REQUIREMENT 1 → According to the judgment excerpt, under which provision was notice of dishonour unnecessary in this case?
REQUIREMENT 2 → List every ground the judgment excerpt gives for holding that notice of dishonour to the minors was not necessary.

DOCUMENT EXCERPT →

All the male members of the family were then and are even now minors. There is no evidence that the Bank knew of the minors' addresses after they had migrated from Wazirabad and in the peculiar circumstances that prevailed there, it is impossible to hold that the Bank, even after reasonable inquiry, could have found the whereabouts of these minors or of the widows of the family. Notice of dishonour to any other person would not have been of any use to the parties. As the minors are not capable of contracting, it appears to me obvious that the notice of dishonour to the minors was not necessary and must be excused.
Moreover, the defendants in 1948 could not and did not suffer any damage for want of notice as the minors could not do anything in the matter when Haridas Gopaldas had reported that there was no money of the family lying with tho firm. I am, therefore, of the opinion that the notice of dishonour in the present case was not necessary in view of the provisions of Section 98 of the Negotiable Instruments Act and that 'the Bank is entitled to realise this amount from tho defendants.

EXCERPTED DATA →
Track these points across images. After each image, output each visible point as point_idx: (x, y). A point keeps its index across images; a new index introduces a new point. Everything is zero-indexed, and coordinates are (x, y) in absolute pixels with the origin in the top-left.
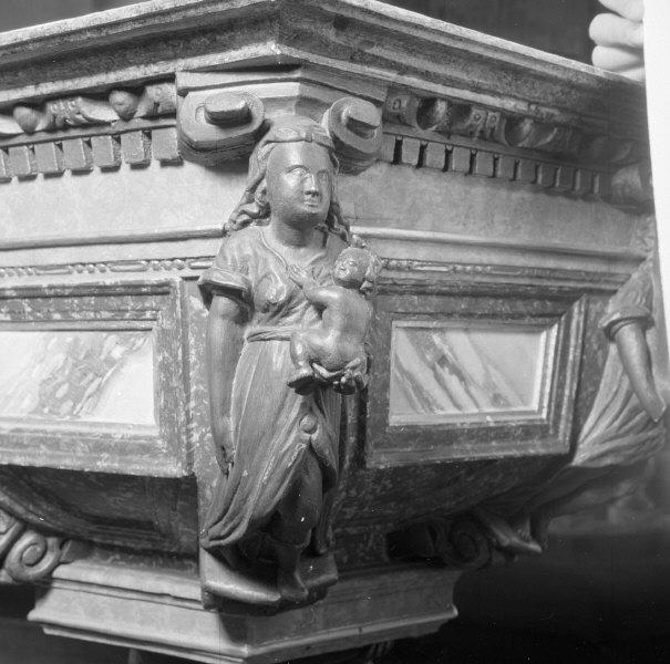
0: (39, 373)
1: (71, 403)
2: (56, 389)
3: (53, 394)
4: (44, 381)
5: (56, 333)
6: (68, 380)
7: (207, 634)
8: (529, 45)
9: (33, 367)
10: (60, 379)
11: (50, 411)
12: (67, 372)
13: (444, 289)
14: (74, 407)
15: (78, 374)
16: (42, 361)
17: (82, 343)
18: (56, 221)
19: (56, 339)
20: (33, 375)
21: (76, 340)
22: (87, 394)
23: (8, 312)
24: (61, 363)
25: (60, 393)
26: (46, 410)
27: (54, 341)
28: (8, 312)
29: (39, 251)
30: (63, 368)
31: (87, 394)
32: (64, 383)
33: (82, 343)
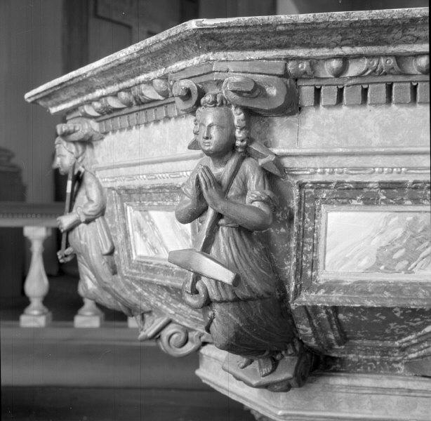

...

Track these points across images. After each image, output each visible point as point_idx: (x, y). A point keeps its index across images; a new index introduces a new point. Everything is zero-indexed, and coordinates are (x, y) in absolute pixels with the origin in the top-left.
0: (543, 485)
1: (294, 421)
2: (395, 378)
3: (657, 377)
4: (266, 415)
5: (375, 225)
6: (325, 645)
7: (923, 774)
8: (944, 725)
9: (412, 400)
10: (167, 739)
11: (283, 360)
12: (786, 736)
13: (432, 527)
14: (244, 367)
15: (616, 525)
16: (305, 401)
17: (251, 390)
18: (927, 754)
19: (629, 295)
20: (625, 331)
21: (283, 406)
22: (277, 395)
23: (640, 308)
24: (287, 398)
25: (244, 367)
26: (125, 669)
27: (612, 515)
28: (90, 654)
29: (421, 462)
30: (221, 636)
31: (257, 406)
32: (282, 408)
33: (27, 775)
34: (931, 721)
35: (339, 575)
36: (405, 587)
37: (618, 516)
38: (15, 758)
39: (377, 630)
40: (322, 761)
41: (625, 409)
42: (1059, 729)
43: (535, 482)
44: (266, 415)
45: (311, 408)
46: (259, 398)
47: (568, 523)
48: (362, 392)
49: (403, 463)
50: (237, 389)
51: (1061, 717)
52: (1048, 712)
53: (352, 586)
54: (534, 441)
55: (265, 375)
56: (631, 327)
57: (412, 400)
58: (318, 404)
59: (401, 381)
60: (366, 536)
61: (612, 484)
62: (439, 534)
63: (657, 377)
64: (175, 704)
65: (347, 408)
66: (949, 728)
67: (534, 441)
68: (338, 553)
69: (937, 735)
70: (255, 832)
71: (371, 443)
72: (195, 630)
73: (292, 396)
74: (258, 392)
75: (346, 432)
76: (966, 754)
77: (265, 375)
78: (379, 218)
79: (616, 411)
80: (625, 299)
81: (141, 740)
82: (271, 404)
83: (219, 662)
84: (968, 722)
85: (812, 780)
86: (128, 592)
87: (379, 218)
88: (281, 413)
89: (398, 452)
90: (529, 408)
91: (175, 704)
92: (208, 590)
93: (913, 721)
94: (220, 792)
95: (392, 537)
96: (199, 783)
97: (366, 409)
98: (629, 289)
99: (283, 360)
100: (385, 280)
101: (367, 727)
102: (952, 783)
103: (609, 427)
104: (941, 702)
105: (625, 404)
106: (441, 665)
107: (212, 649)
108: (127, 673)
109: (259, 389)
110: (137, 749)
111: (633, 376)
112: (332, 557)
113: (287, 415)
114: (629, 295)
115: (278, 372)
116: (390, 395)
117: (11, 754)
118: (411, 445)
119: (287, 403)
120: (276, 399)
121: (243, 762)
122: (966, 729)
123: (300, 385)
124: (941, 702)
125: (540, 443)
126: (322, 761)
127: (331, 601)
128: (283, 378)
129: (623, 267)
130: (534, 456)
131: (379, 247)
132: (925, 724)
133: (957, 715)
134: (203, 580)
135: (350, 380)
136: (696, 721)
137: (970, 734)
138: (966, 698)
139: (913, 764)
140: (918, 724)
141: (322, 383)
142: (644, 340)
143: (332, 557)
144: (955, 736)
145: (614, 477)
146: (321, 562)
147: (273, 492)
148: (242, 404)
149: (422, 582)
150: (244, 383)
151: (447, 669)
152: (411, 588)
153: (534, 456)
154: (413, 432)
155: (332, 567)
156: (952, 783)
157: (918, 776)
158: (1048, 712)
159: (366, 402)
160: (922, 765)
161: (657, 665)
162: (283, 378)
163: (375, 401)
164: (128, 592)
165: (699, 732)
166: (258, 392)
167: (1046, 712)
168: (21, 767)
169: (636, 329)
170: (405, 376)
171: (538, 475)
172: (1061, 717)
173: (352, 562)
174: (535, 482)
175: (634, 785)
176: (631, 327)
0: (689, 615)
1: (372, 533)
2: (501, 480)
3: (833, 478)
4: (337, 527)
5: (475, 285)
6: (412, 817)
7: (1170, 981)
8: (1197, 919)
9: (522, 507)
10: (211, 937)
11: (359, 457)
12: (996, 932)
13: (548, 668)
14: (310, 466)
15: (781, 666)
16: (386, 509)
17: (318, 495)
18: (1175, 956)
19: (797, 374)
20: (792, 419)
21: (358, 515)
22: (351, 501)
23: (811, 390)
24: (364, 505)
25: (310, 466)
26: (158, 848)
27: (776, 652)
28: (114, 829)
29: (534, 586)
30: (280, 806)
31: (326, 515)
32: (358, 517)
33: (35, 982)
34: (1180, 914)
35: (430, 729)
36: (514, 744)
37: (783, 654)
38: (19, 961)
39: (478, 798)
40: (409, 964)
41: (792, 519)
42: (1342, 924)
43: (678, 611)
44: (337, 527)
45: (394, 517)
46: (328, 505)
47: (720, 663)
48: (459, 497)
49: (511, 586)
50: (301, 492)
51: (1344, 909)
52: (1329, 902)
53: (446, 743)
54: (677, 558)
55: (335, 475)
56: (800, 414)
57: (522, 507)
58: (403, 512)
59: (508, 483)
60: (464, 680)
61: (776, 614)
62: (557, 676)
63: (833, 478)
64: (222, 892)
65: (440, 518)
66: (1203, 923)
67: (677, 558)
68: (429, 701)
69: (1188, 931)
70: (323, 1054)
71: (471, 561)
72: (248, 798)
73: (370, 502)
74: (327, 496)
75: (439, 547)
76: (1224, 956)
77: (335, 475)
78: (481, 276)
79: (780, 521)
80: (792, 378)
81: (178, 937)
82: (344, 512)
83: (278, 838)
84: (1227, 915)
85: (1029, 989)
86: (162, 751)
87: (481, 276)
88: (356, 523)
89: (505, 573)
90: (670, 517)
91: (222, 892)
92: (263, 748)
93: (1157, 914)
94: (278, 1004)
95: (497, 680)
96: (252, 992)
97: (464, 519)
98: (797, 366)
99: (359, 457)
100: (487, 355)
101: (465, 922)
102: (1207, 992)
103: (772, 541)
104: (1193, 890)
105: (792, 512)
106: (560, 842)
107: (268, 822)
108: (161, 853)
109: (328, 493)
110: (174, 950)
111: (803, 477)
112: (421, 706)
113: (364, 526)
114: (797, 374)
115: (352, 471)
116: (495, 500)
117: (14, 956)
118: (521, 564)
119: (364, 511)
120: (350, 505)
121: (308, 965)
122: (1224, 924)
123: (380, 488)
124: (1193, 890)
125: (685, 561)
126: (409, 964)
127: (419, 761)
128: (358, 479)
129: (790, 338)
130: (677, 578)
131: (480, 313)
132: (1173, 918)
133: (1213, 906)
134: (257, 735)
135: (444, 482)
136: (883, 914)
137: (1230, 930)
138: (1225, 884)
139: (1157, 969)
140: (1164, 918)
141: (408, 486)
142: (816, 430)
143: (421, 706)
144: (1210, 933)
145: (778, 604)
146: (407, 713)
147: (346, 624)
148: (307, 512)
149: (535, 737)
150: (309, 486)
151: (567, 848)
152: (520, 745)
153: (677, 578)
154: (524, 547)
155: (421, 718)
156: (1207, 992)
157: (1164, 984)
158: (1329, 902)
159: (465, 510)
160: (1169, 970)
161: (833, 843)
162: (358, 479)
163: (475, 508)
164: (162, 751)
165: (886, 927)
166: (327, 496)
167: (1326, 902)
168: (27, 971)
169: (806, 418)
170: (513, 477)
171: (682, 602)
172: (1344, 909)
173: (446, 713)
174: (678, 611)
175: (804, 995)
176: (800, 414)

* * *

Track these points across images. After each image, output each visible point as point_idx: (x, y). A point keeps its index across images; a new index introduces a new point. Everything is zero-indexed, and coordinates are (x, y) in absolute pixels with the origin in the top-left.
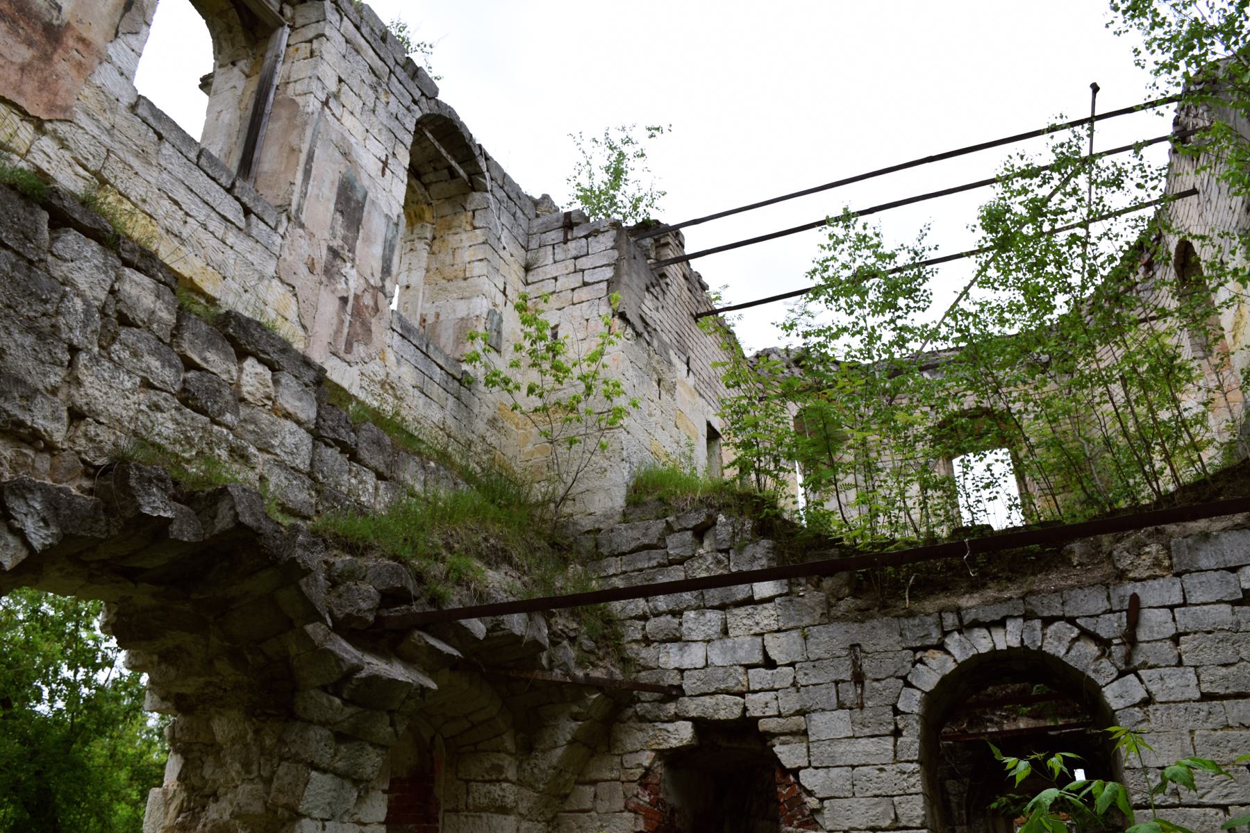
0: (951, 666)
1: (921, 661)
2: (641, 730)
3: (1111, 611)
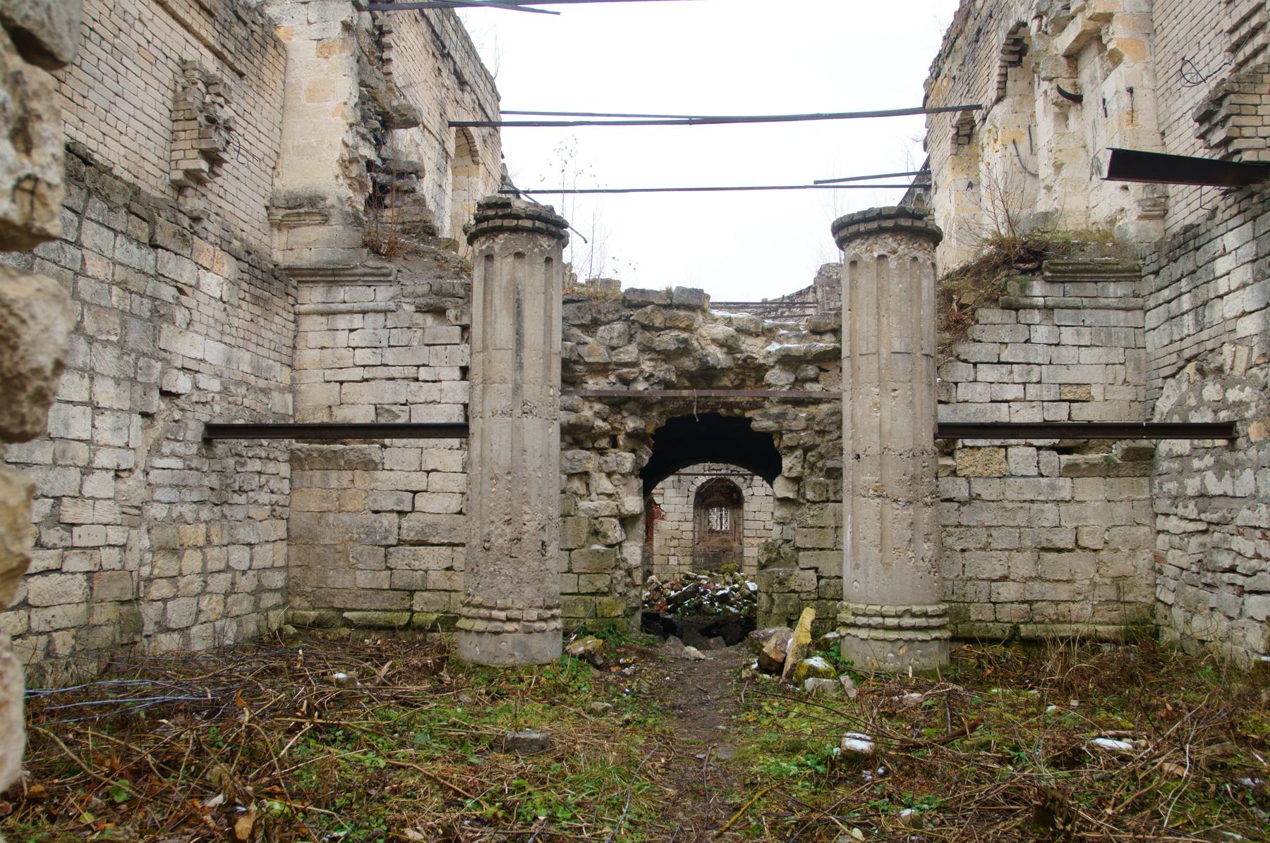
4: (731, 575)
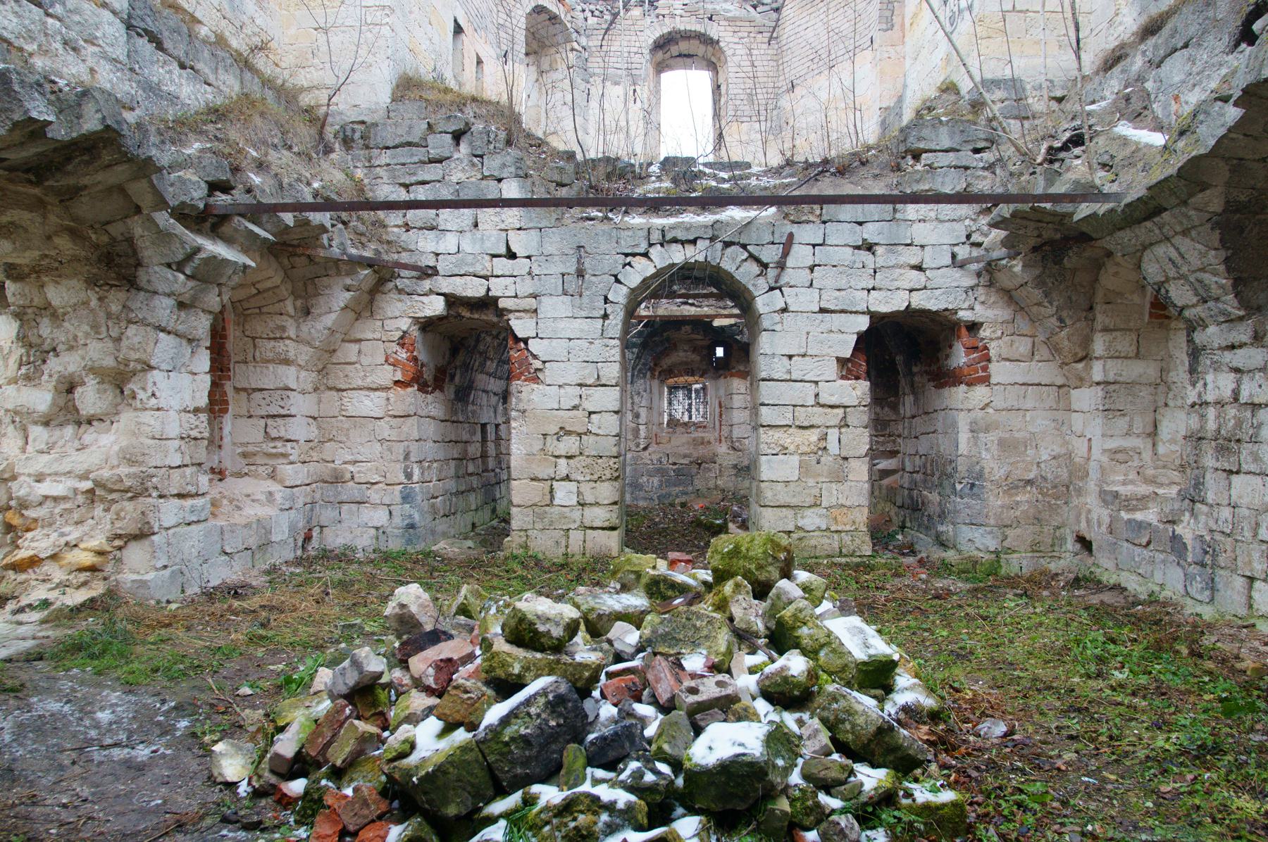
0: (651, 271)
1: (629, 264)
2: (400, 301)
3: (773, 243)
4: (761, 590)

WRITTEN ANSWER 1 → Section 98 of the Negotiable Instruments Act.

WRITTEN ANSWER 2 →
- There is no evidence that the Bank knew the minors' addresses after they migrated from Wazirabad.
- Even after reasonable inquiry, the Bank could not have found the minors or the widows of the family.
- Notice to any other person would have been of no use to the parties.
- The minors are not capable of contracting.
- In 1948 the defendants suffered no damage for want of notice, because the minors could do nothing once Haridas Gopaldas reported that no family money was held with the firm.